Celebrities among us

  • Published
  • By Staff Sgt. Mareshah Haynes
  • 1st Special Operations Wing Public Affairs
In the last few weeks, America has been mourning the loss of quite a few celebrities; from those who sold us products like laundry detergent and life insurance to musical icons who the nation watched grow up before its eyes.

It amazes me how people who we've never had the pleasure of meeting can have such a huge impact on our lives.

Do you know who Maj. William Downs, Tech. Sgt. John Chapman or Staff Sgt. Anissa Shero are? Chances are you don't unless you're a family member, friend or coworker. These three are just a few of thousands of servicemembers who have died defending their country since Sept. 11, 2001.
You may have passed them once in the gym and never even know it. Maybe you saw them in the commissary or base exchange but now you can't recall their face.

These three, and others like them, knew they were fighting for and could potentially die for everyone they came in contact with on a daily basis - the man at the bakery, the woman at the drycleaners and even the neighbor who doesn't pick up after his dog. They gave the ultimate sacrifice for us so that we can continue to live in a country where we can worship or not worship whomever we please. We can bear arms, peacefully protest and speak freely, thanks in part to them.

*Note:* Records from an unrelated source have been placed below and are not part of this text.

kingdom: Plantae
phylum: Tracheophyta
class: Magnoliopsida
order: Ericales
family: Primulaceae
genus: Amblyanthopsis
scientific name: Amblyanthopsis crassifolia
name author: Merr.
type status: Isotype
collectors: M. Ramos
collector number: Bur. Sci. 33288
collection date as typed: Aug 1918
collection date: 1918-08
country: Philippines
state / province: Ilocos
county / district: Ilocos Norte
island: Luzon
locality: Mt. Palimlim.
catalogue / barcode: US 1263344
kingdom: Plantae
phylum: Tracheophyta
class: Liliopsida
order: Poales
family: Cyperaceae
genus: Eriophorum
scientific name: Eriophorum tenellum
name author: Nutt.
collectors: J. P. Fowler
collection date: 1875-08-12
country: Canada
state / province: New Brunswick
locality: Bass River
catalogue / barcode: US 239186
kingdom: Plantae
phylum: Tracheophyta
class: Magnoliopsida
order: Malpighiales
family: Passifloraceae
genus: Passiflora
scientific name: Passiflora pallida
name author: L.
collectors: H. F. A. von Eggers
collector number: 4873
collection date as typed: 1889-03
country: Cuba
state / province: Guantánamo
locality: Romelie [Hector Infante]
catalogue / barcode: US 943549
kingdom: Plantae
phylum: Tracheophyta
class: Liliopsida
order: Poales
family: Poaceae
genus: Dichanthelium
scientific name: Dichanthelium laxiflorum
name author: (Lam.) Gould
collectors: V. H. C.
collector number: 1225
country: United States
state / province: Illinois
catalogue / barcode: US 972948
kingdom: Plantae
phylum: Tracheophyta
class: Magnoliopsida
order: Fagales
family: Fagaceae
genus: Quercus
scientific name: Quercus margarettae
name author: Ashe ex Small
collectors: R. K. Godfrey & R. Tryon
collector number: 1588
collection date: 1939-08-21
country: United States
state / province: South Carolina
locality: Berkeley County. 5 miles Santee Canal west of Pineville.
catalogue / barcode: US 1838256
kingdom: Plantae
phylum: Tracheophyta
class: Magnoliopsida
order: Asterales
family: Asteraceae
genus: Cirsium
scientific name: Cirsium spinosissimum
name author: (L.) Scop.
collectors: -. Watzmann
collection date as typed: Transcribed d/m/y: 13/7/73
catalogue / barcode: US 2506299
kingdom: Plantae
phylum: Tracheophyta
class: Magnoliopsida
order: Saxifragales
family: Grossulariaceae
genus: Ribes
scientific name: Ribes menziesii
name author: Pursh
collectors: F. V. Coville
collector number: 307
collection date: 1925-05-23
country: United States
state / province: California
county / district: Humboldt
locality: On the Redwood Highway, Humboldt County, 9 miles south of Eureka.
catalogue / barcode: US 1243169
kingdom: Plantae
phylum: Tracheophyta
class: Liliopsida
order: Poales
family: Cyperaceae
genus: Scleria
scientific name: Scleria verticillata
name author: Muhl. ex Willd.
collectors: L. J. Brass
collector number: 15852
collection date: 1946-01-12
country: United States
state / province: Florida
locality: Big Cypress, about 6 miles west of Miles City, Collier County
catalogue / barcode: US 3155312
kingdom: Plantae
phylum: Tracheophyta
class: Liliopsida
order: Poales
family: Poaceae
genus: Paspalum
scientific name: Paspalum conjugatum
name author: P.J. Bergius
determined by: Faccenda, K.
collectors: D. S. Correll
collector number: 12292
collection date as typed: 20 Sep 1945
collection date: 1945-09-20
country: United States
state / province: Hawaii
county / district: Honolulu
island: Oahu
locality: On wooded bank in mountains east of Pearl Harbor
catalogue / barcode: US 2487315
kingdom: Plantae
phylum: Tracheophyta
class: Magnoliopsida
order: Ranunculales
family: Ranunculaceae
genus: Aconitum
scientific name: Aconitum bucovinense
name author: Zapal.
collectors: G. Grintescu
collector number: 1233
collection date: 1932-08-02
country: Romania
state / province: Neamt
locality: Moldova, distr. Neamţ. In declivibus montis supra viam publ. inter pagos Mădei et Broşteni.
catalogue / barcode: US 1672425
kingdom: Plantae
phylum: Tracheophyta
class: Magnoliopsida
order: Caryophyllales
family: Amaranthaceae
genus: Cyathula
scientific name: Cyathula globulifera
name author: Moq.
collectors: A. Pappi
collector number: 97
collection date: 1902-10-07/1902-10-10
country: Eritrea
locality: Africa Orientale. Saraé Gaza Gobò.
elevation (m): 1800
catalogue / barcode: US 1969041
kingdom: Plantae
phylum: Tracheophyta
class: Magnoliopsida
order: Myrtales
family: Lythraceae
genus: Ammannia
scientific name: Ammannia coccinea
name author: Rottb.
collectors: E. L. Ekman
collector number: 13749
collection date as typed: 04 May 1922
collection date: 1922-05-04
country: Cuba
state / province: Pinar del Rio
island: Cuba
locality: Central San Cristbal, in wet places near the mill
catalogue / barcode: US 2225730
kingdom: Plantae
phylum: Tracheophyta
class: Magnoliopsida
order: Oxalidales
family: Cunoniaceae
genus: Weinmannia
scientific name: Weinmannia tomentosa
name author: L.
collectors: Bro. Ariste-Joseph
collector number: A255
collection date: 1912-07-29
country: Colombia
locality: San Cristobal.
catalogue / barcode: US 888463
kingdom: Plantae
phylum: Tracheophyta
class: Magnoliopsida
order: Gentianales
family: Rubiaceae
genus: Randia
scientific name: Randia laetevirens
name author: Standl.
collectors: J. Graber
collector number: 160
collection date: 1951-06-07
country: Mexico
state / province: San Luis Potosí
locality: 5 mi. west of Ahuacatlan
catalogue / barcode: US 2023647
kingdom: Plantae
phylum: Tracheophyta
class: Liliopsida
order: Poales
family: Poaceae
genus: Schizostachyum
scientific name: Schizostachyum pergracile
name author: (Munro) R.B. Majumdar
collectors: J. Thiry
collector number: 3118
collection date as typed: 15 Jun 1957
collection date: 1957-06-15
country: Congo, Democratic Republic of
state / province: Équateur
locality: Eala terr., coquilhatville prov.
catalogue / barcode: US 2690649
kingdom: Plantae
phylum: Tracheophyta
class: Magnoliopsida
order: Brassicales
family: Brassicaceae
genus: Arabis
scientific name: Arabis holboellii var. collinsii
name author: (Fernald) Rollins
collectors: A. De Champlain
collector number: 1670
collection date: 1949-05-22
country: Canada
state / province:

These were people who had families and children just like you and I. They picked their children up from daycare. They brought covered dishes to church potlucks. They studied for promotions and took college classes after working all day. They picked out birthday and anniversary cards for loved ones. They trained for their missions, all the while knowing there was no guarantee they would return home.

There's no question as to whether Americans are grateful to those who serve. As a matter of fact, a few weeks ago I was working at an event downtown that honored a local military member. There were mobs of people gathered there to celebrate the Airman who was being recognized for his service. As I was escorting the honoree, a family from England came up to us and shook our hands, gave us hugs and even took pictures with us.
The mother took my hand, looked me in the eyes and said, "Thank you for all you do for your country and for the whole world. We don't celebrate our military back home the way you do here, but I hope that we will start."

At that moment, I think I caught a glimpse of what it's like to be a celebrity.

Webster's Dictionary defines celebrity as a state of being celebrated, and in my opinion, our fallen servicemembers definitely deserve to be celebrities.

Human life is valuable and important whether you're an entertainer or a weapons loader. So while we remember those we never knew but whose lives impacted us in a major way, let's also remember those who never knew us but died for us anyway.